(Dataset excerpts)
-=-=-=-=-

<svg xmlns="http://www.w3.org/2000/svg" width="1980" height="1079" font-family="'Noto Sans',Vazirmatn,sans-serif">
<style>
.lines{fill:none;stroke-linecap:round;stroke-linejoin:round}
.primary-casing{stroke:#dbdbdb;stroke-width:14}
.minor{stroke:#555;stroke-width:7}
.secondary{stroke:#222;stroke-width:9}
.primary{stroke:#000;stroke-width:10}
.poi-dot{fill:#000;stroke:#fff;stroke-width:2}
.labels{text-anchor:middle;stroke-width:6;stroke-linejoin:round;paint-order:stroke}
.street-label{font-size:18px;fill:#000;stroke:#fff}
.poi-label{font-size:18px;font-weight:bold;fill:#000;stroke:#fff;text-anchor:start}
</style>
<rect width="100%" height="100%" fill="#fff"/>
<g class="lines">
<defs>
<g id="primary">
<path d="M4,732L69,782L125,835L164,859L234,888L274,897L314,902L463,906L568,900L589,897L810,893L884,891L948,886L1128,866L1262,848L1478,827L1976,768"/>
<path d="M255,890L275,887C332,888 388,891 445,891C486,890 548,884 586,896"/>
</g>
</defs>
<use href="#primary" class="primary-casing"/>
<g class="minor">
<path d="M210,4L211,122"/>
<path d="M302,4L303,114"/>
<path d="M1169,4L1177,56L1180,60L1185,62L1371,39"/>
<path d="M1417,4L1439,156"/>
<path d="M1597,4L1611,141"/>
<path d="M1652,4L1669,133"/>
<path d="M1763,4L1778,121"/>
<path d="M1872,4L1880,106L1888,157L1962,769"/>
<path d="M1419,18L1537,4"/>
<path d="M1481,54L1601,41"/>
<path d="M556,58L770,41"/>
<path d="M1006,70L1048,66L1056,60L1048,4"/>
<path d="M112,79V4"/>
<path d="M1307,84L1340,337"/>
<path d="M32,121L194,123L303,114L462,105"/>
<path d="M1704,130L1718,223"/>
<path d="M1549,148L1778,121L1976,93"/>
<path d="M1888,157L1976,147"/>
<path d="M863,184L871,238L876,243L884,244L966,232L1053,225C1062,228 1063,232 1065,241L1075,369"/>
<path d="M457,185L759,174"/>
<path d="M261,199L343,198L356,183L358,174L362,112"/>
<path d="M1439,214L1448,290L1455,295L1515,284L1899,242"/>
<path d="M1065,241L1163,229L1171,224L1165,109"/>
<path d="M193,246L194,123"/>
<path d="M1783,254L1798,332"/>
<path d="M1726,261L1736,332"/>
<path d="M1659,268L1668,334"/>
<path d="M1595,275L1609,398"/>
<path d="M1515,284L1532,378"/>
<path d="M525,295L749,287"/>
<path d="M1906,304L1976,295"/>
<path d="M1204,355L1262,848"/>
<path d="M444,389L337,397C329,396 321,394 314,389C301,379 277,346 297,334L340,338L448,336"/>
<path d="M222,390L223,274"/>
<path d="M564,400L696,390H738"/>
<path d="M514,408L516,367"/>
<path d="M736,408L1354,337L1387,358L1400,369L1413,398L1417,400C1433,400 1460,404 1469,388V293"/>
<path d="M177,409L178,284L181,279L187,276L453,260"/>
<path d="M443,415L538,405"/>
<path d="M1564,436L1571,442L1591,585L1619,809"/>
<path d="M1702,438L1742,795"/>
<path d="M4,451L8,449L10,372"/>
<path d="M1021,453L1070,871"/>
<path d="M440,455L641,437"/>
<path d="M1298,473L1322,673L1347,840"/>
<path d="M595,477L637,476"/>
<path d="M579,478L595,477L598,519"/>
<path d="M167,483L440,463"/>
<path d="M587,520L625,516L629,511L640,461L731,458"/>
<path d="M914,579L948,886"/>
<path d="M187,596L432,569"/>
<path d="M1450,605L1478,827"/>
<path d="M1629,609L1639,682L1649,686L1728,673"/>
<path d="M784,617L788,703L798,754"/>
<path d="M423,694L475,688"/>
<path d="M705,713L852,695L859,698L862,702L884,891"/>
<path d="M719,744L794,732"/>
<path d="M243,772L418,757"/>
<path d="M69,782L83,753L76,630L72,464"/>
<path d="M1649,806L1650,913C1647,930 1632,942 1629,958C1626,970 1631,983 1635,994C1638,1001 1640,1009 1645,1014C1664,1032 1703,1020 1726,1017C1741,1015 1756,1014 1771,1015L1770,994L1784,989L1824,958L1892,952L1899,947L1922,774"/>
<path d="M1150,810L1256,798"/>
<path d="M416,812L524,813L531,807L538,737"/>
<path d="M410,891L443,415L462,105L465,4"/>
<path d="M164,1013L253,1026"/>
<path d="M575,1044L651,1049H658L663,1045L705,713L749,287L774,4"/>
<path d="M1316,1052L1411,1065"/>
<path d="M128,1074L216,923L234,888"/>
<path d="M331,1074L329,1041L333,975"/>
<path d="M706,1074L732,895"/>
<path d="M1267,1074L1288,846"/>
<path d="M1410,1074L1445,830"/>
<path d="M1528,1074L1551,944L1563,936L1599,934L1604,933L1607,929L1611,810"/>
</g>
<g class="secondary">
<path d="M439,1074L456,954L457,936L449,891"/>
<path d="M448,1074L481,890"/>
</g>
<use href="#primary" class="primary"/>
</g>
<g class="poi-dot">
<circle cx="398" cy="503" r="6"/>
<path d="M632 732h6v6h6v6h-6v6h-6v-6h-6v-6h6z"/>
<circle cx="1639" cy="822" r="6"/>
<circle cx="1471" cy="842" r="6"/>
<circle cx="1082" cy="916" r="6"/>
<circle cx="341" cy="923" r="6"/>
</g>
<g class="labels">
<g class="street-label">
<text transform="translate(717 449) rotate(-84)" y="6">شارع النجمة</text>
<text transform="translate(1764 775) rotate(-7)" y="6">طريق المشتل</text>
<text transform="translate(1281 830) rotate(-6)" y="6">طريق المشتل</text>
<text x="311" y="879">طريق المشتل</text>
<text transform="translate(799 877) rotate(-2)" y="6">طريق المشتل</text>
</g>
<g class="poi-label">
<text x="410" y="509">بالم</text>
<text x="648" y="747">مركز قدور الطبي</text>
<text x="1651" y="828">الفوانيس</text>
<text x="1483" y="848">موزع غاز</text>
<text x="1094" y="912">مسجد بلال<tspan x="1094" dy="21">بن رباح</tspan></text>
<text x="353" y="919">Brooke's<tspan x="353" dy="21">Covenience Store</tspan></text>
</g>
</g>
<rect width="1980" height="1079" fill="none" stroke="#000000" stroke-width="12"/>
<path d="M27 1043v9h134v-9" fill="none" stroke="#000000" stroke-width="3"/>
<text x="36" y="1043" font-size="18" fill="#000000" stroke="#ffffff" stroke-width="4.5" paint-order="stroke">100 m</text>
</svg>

-=-=-=-=-

What the task asks:
The answer must be the data above, repeated exactly as it stands.

Answer space:
<svg xmlns="http://www.w3.org/2000/svg" width="1980" height="1079" font-family="'Noto Sans',Vazirmatn,sans-serif">
<style>
.lines{fill:none;stroke-linecap:round;stroke-linejoin:round}
.primary-casing{stroke:#dbdbdb;stroke-width:14}
.minor{stroke:#555;stroke-width:7}
.secondary{stroke:#222;stroke-width:9}
.primary{stroke:#000;stroke-width:10}
.poi-dot{fill:#000;stroke:#fff;stroke-width:2}
.labels{text-anchor:middle;stroke-width:6;stroke-linejoin:round;paint-order:stroke}
.street-label{font-size:18px;fill:#000;stroke:#fff}
.poi-label{font-size:18px;font-weight:bold;fill:#000;stroke:#fff;text-anchor:start}
</style>
<rect width="100%" height="100%" fill="#fff"/>
<g class="lines">
<defs>
<g id="primary">
<path d="M4,732L69,782L125,835L164,859L234,888L274,897L314,902L463,906L568,900L589,897L810,893L884,891L948,886L1128,866L1262,848L1478,827L1976,768"/>
<path d="M255,890L275,887C332,888 388,891 445,891C486,890 548,884 586,896"/>
</g>
</defs>
<use href="#primary" class="primary-casing"/>
<g class="minor">
<path d="M210,4L211,122"/>
<path d="M302,4L303,114"/>
<path d="M1169,4L1177,56L1180,60L1185,62L1371,39"/>
<path d="M1417,4L1439,156"/>
<path d="M1597,4L1611,141"/>
<path d="M1652,4L1669,133"/>
<path d="M1763,4L1778,121"/>
<path d="M1872,4L1880,106L1888,157L1962,769"/>
<path d="M1419,18L1537,4"/>
<path d="M1481,54L1601,41"/>
<path d="M556,58L770,41"/>
<path d="M1006,70L1048,66L1056,60L1048,4"/>
<path d="M112,79V4"/>
<path d="M1307,84L1340,337"/>
<path d="M32,121L194,123L303,114L462,105"/>
<path d="M1704,130L1718,223"/>
<path d="M1549,148L1778,121L1976,93"/>
<path d="M1888,157L1976,147"/>
<path d="M863,184L871,238L876,243L884,244L966,232L1053,225C1062,228 1063,232 1065,241L1075,369"/>
<path d="M457,185L759,174"/>
<path d="M261,199L343,198L356,183L358,174L362,112"/>
<path d="M1439,214L1448,290L1455,295L1515,284L1899,242"/>
<path d="M1065,241L1163,229L1171,224L1165,109"/>
<path d="M193,246L194,123"/>
<path d="M1783,254L1798,332"/>
<path d="M1726,261L1736,332"/>
<path d="M1659,268L1668,334"/>
<path d="M1595,275L1609,398"/>
<path d="M1515,284L1532,378"/>
<path d="M525,295L749,287"/>
<path d="M1906,304L1976,295"/>
<path d="M1204,355L1262,848"/>
<path d="M444,389L337,397C329,396 321,394 314,389C301,379 277,346 297,334L340,338L448,336"/>
<path d="M222,390L223,274"/>
<path d="M564,400L696,390H738"/>
<path d="M514,408L516,367"/>
<path d="M736,408L1354,337L1387,358L1400,369L1413,398L1417,400C1433,400 1460,404 1469,388V293"/>
<path d="M177,409L178,284L181,279L187,276L453,260"/>
<path d="M443,415L538,405"/>
<path d="M1564,436L1571,442L1591,585L1619,809"/>
<path d="M1702,438L1742,795"/>
<path d="M4,451L8,449L10,372"/>
<path d="M1021,453L1070,871"/>
<path d="M440,455L641,437"/>
<path d="M1298,473L1322,673L1347,840"/>
<path d="M595,477L637,476"/>
<path d="M579,478L595,477L598,519"/>
<path d="M167,483L440,463"/>
<path d="M587,520L625,516L629,511L640,461L731,458"/>
<path d="M914,579L948,886"/>
<path d="M187,596L432,569"/>
<path d="M1450,605L1478,827"/>
<path d="M1629,609L1639,682L1649,686L1728,673"/>
<path d="M784,617L788,703L798,754"/>
<path d="M423,694L475,688"/>
<path d="M705,713L852,695L859,698L862,702L884,891"/>
<path d="M719,744L794,732"/>
<path d="M243,772L418,757"/>
<path d="M69,782L83,753L76,630L72,464"/>
<path d="M1649,806L1650,913C1647,930 1632,942 1629,958C1626,970 1631,983 1635,994C1638,1001 1640,1009 1645,1014C1664,1032 1703,1020 1726,1017C1741,1015 1756,1014 1771,1015L1770,994L1784,989L1824,958L1892,952L1899,947L1922,774"/>
<path d="M1150,810L1256,798"/>
<path d="M416,812L524,813L531,807L538,737"/>
<path d="M410,891L443,415L462,105L465,4"/>
<path d="M164,1013L253,1026"/>
<path d="M575,1044L651,1049H658L663,1045L705,713L749,287L774,4"/>
<path d="M1316,1052L1411,1065"/>
<path d="M128,1074L216,923L234,888"/>
<path d="M331,1074L329,1041L333,975"/>
<path d="M706,1074L732,895"/>
<path d="M1267,1074L1288,846"/>
<path d="M1410,1074L1445,830"/>
<path d="M1528,1074L1551,944L1563,936L1599,934L1604,933L1607,929L1611,810"/>
</g>
<g class="secondary">
<path d="M439,1074L456,954L457,936L449,891"/>
<path d="M448,1074L481,890"/>
</g>
<use href="#primary" class="primary"/>
</g>
<g class="poi-dot">
<circle cx="398" cy="503" r="6"/>
<path d="M632 732h6v6h6v6h-6v6h-6v-6h-6v-6h6z"/>
<circle cx="1639" cy="822" r="6"/>
<circle cx="1471" cy="842" r="6"/>
<circle cx="1082" cy="916" r="6"/>
<circle cx="341" cy="923" r="6"/>
</g>
<g class="labels">
<g class="street-label">
<text transform="translate(717 449) rotate(-84)" y="6">شارع النجمة</text>
<text transform="translate(1764 775) rotate(-7)" y="6">طريق المشتل</text>
<text transform="translate(1281 830) rotate(-6)" y="6">طريق المشتل</text>
<text x="311" y="879">طريق المشتل</text>
<text transform="translate(799 877) rotate(-2)" y="6">طريق المشتل</text>
</g>
<g class="poi-label">
<text x="410" y="509">بالم</text>
<text x="648" y="747">مركز قدور الطبي</text>
<text x="1651" y="828">الفوانيس</text>
<text x="1483" y="848">موزع غاز</text>
<text x="1094" y="912">مسجد بلال<tspan x="1094" dy="21">بن رباح</tspan></text>
<text x="353" y="919">Brooke's<tspan x="353" dy="21">Covenience Store</tspan></text>
</g>
</g>
<rect width="1980" height="1079" fill="none" stroke="#000000" stroke-width="12"/>
<path d="M27 1043v9h134v-9" fill="none" stroke="#000000" stroke-width="3"/>
<text x="36" y="1043" font-size="18" fill="#000000" stroke="#ffffff" stroke-width="4.5" paint-order="stroke">100 m</text>
</svg>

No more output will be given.